Françoise-Marie Santucci reçoit dans une interview croisée Françoise Hardy et Julien Doré pour le magazine
Libération Next du 6 avril 2009. Julien termine sa tournée alors que Françoise achève la promo de son autobiographie.
Françoise-Marie Santucci : "Quand commence votre pratique musicale ?"Julien Doré : "Lorsque j'étais aux Beaux-Arts de Nîmes, j'avais le réflexe d'intellectualiser ma production, d'anticiper la réaction des gens. J'ai monté un groupe avec mes amis pour respirer. Mais je n'ai pas été marqué par untel ou untel. J'avais des disques de Nirvana ou d'Iron Maiden qui ne m'ont pas bouleversé du tout. J'ai commencé à jouer vers 18 ou 19 ans parce que j'étais seul, chez moi, fils unique, pas beaucoup de potes et des relations pas forcément évidentes avec les filles. Aujourd'hui c'est différent : J'ai le sentiment de devoir risquer des choses. Voilà le plus cruel : prendre conscience de ce que l'on crée."
Françoise Hardy : "Johnny, Sylvie ou moi, on n'avait pas cette conscience de nous-mêmes. Sinon, je pense qu'on n'aurait jamais rien fait. A 18 ans, je ne savais pas qu'un chanteur devait chanter en mesure, je croyais que les musiciens suivaient. Le frère de Sylvie était musicien, mais elle a atterri là-dedans par hasard puisqu'elle rêvait d'être comédienne. Quant à Johnny, il fallait une bonne dose d'inconscience pour faire ce qu'il faisait alors."
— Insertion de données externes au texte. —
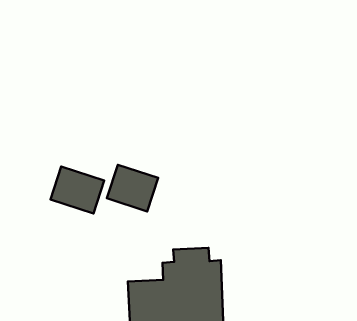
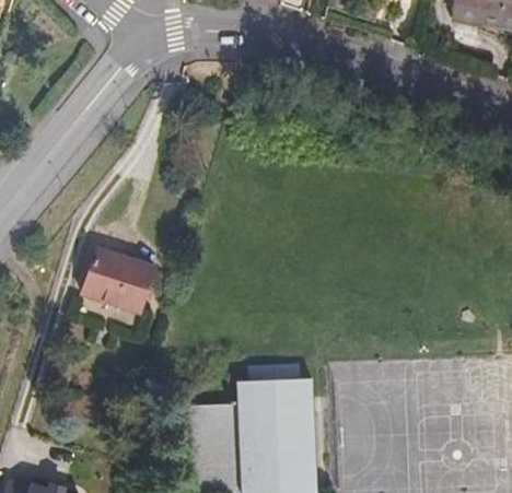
building: [107,165,158,212] -> none

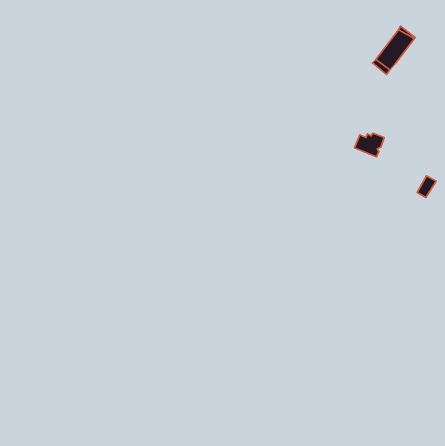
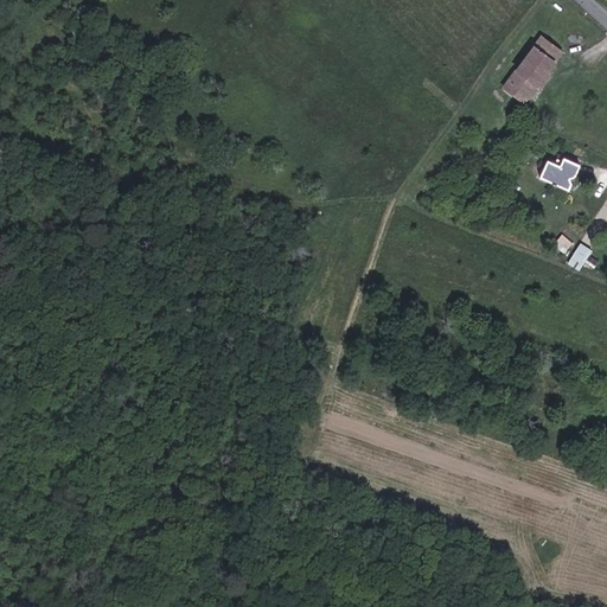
building: [354,133,384,157] -> [537,158,577,190]

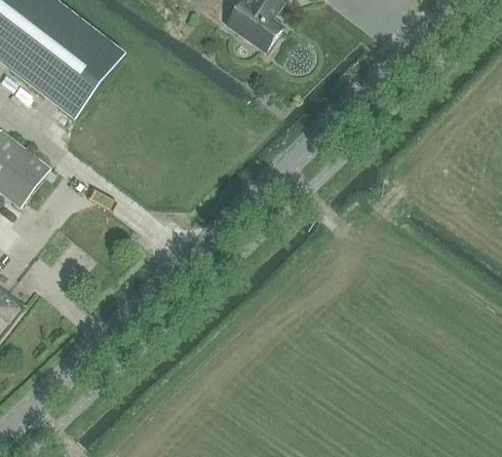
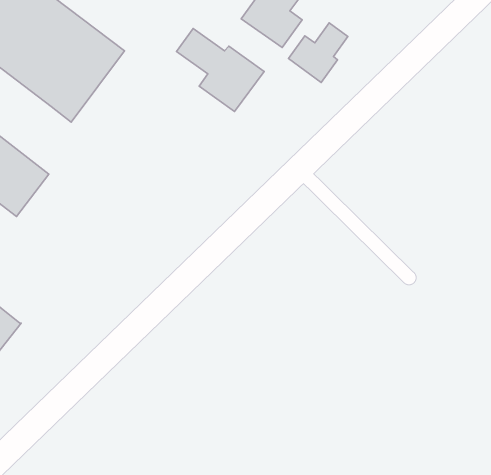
building: none -> [289,23,348,82]
building: none -> [176,28,264,111]

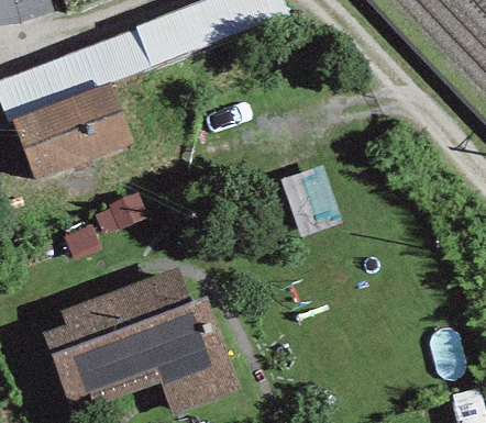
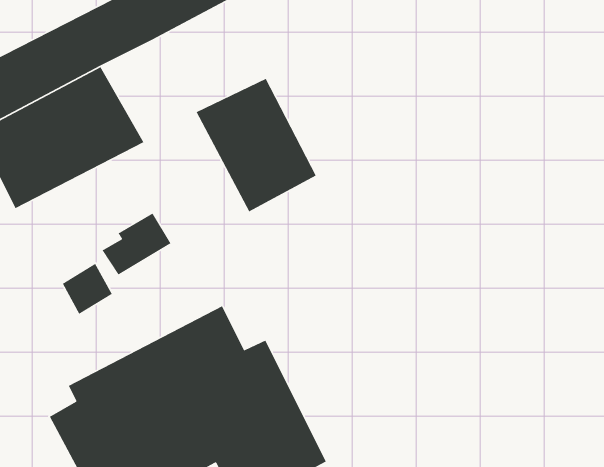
building: none -> [195,78,317,212]

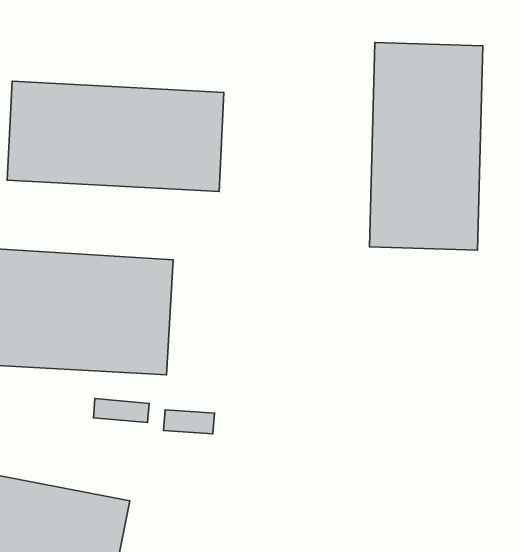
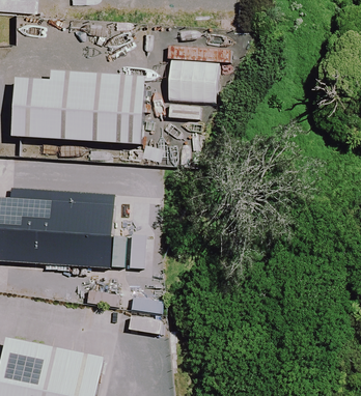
building: [370,42,483,250] -> none
building: none -> [163,57,212,115]

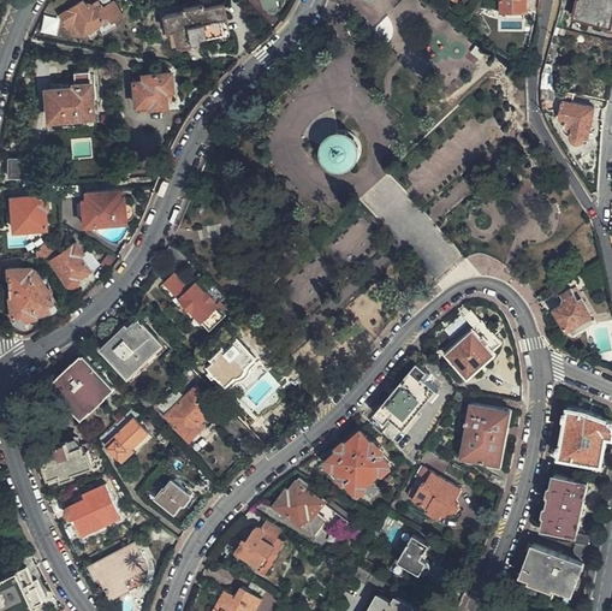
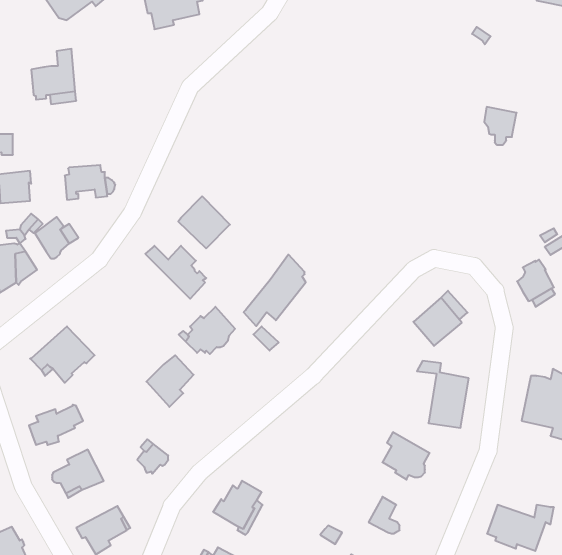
building: [132,75,170,109] -> none
building: [558,103,592,143] -> [484,107,517,145]
building: [321,131,362,171] -> none
building: none -> [178,196,230,248]
building: [97,320,159,382] -> none
building: [367,362,432,437] -> [244,255,306,326]
building: [106,417,147,462] -> none
building: [327,433,387,494] -> none
building: [541,477,587,548] -> none
building: [273,479,323,534] -> none

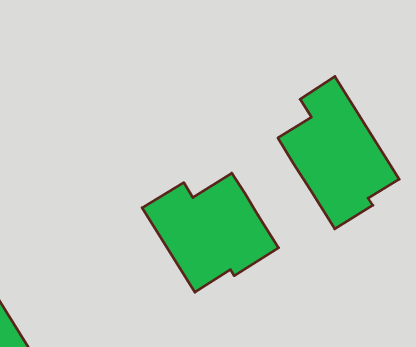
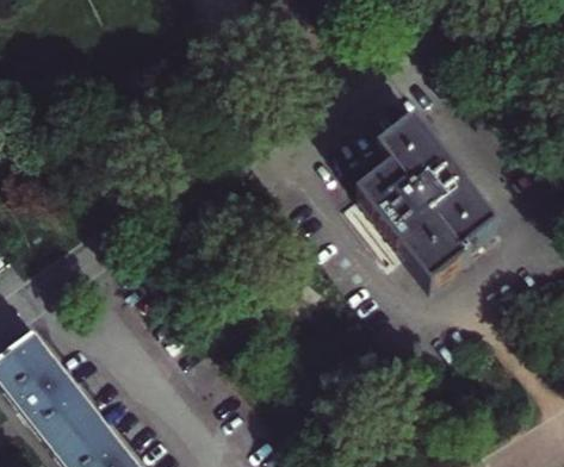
building: [142,173,279,292] -> none

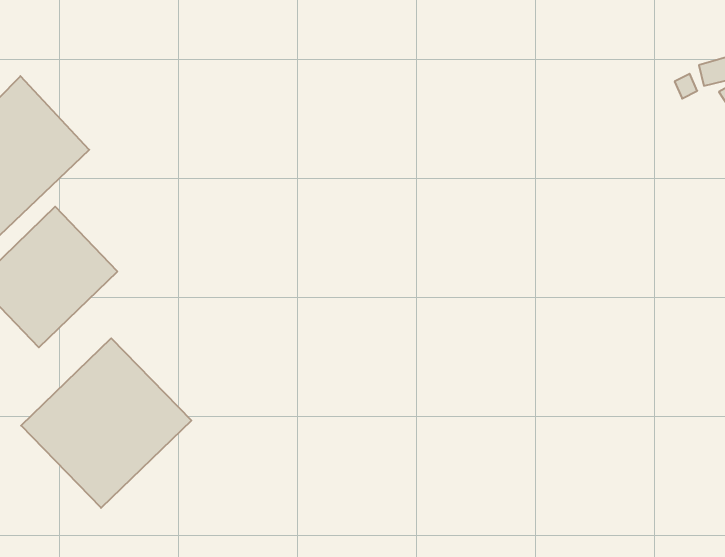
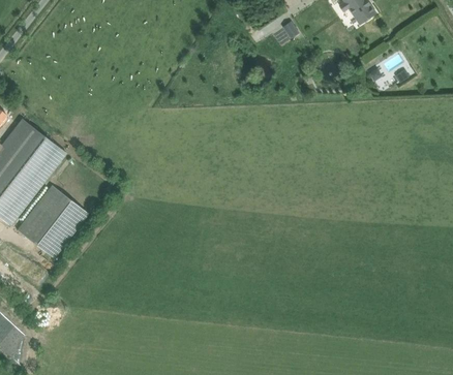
building: [21,338,191,508] -> none

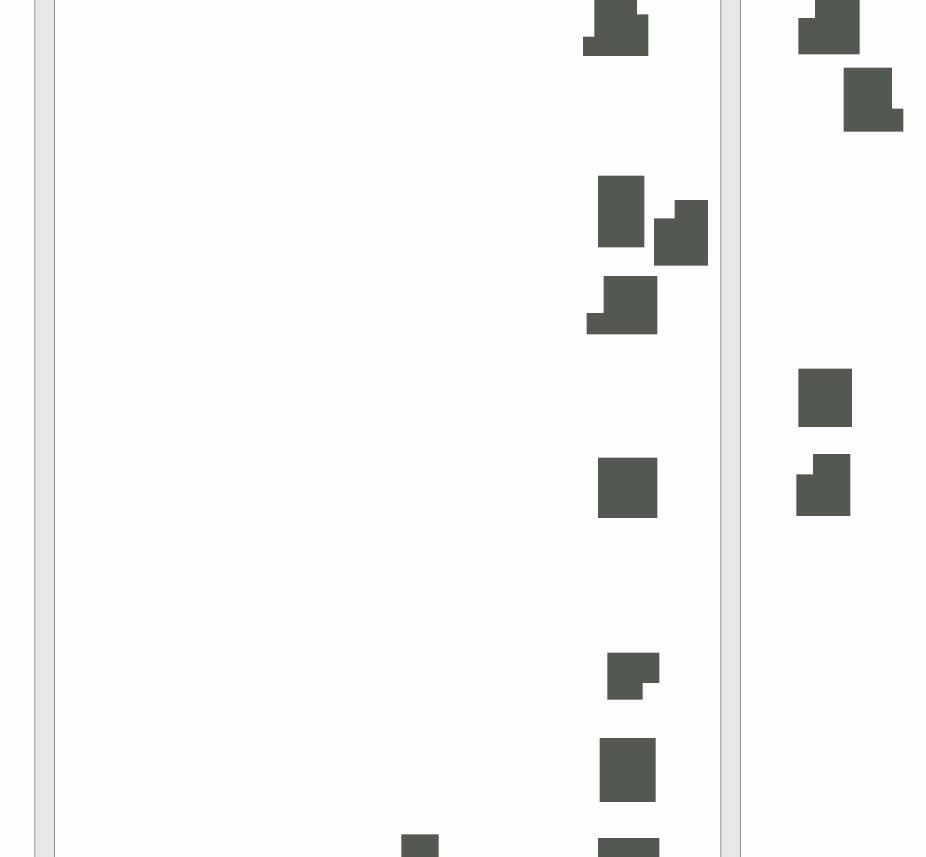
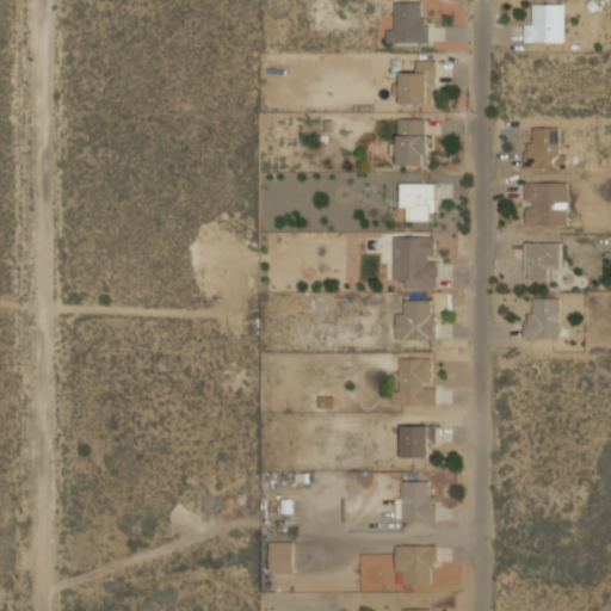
building: [843,67,904,132] -> [525,128,564,169]
building: [653,199,709,266] -> [397,61,433,104]
building: none -> [521,183,566,227]
building: none -> [390,237,434,288]
building: none -> [390,358,434,406]

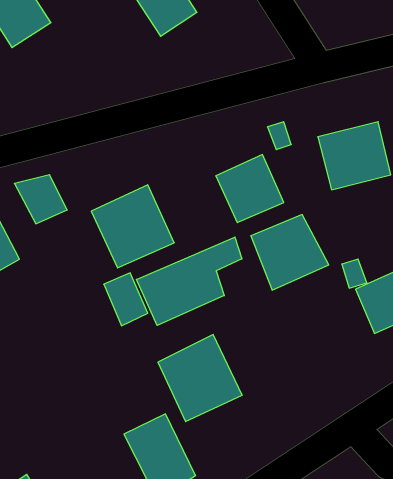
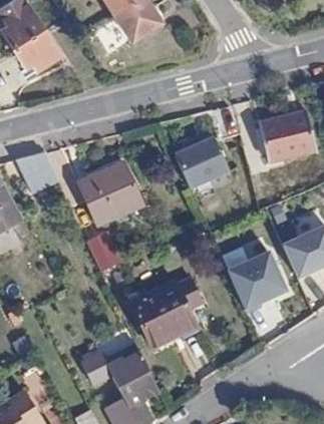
building: none -> [13,30,60,70]
building: [251,215,329,290] -> [230,252,292,312]
building: [136,237,242,325] -> none

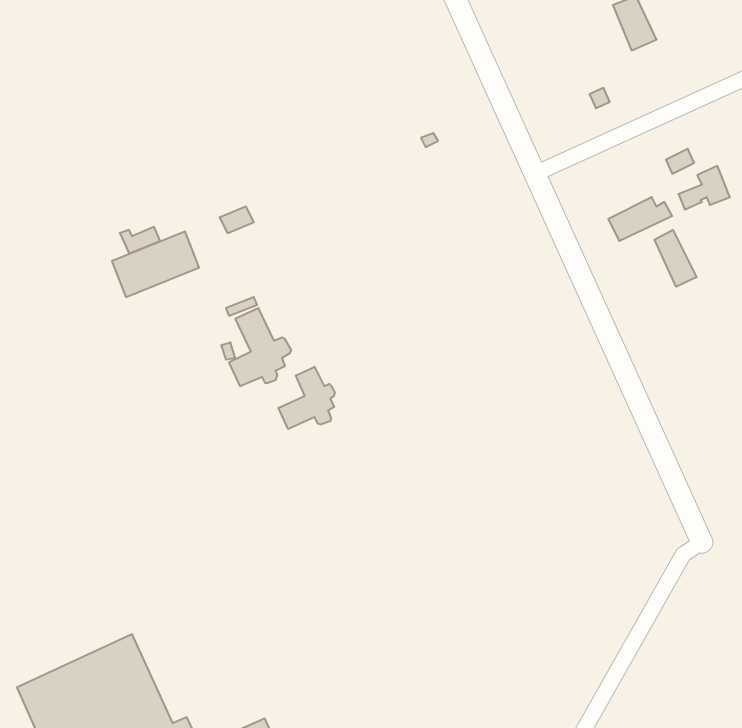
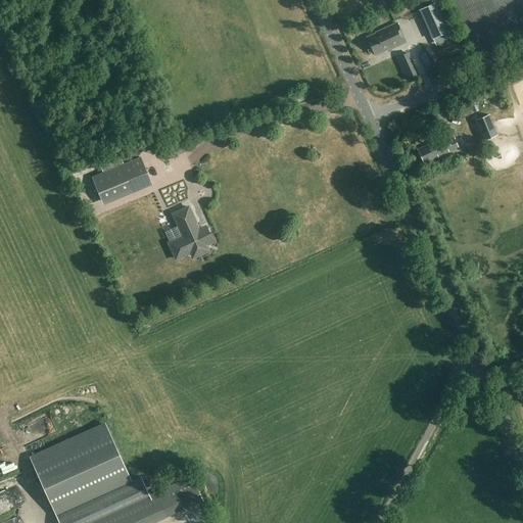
building: none -> [367,23,406,56]
building: [655,230,697,287] -> none
building: [278,367,335,429] -> none

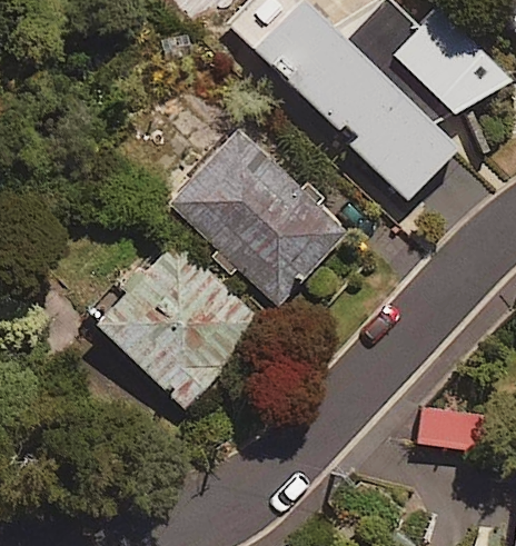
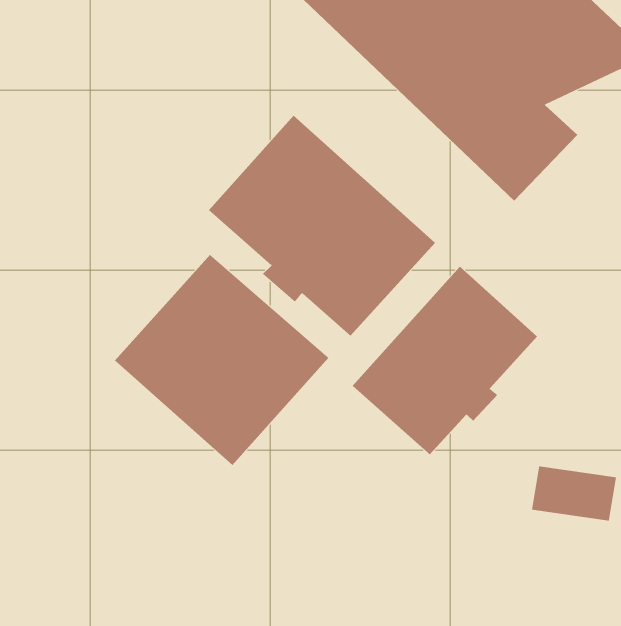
building: none -> [352,266,538,455]

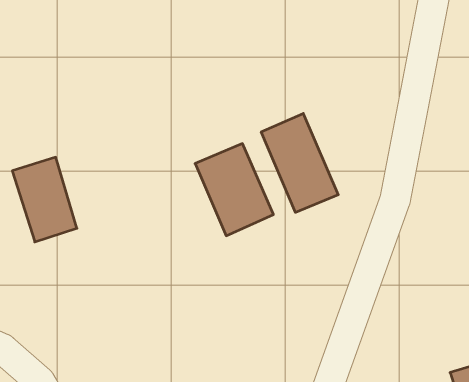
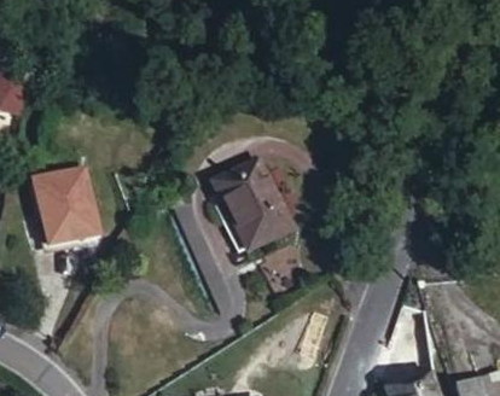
building: [261,113,338,212] -> none

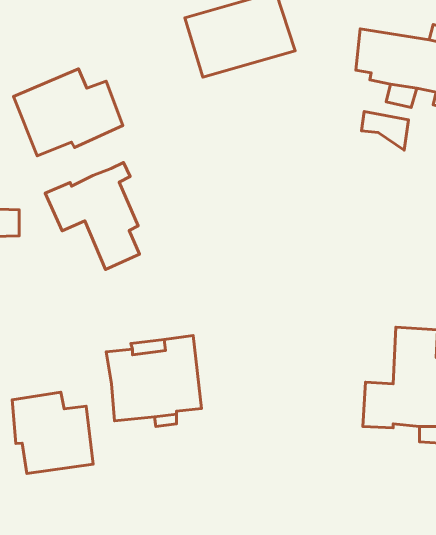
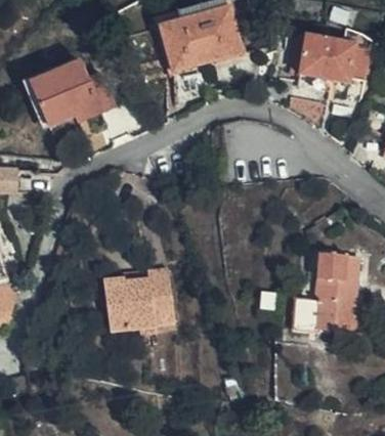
building: [45,163,139,269] -> none
building: [12,392,93,473] -> none

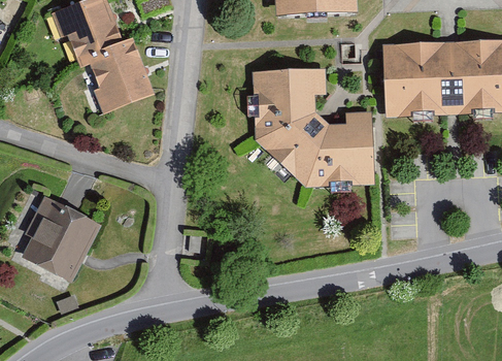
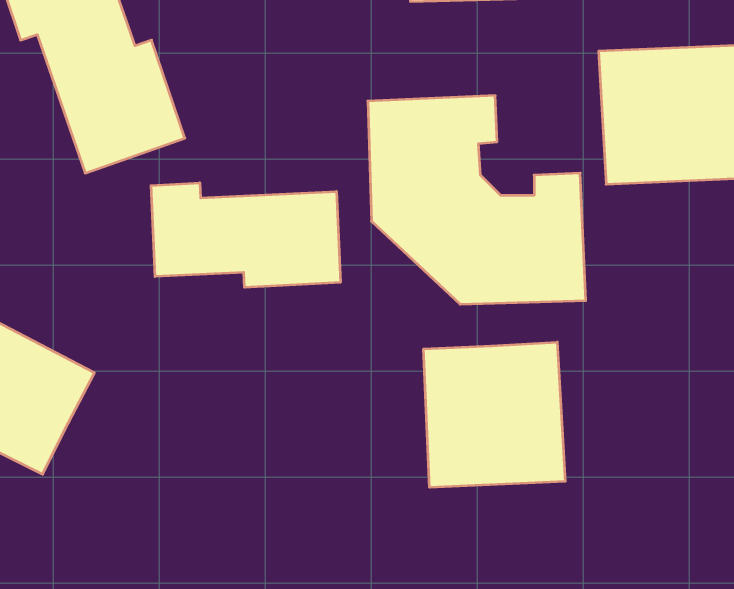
building: none -> [151,183,340,287]
building: none -> [424,342,565,487]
Françoise-Marie Santucci : "Quelle était votre protection ?"Françoise Hardy : "M'exposer le moins possible, refuser le maximum de choses. J'ai toujours envié Manset de ne s'être jamais montré. Mais mes chansons n'étaient pas assez fortes pour que je me permette de rester dans l'ombre. ?
(Se tournant vers Julien) Avez-vous rapidement été conscient de votre charisme – qui n'a rien à voir avec la beauté ou la laideur ? C'est une chance inouïe de crever l'écran. On n'y est d'ailleurs pour rien. J'ai pris conscience de cela assez tard car lorsque j'ai débuté, il n'y avait qu'une seule chaîne, pas de magnétoscope, et le plus souvent c'était en direct : on n'avait aucun moyen de se voir."
Julien Doré : "Je sais que je me suis transformé dans mon rapport aux autres. Mais je n'ai pas conscience de l'effet que je produis."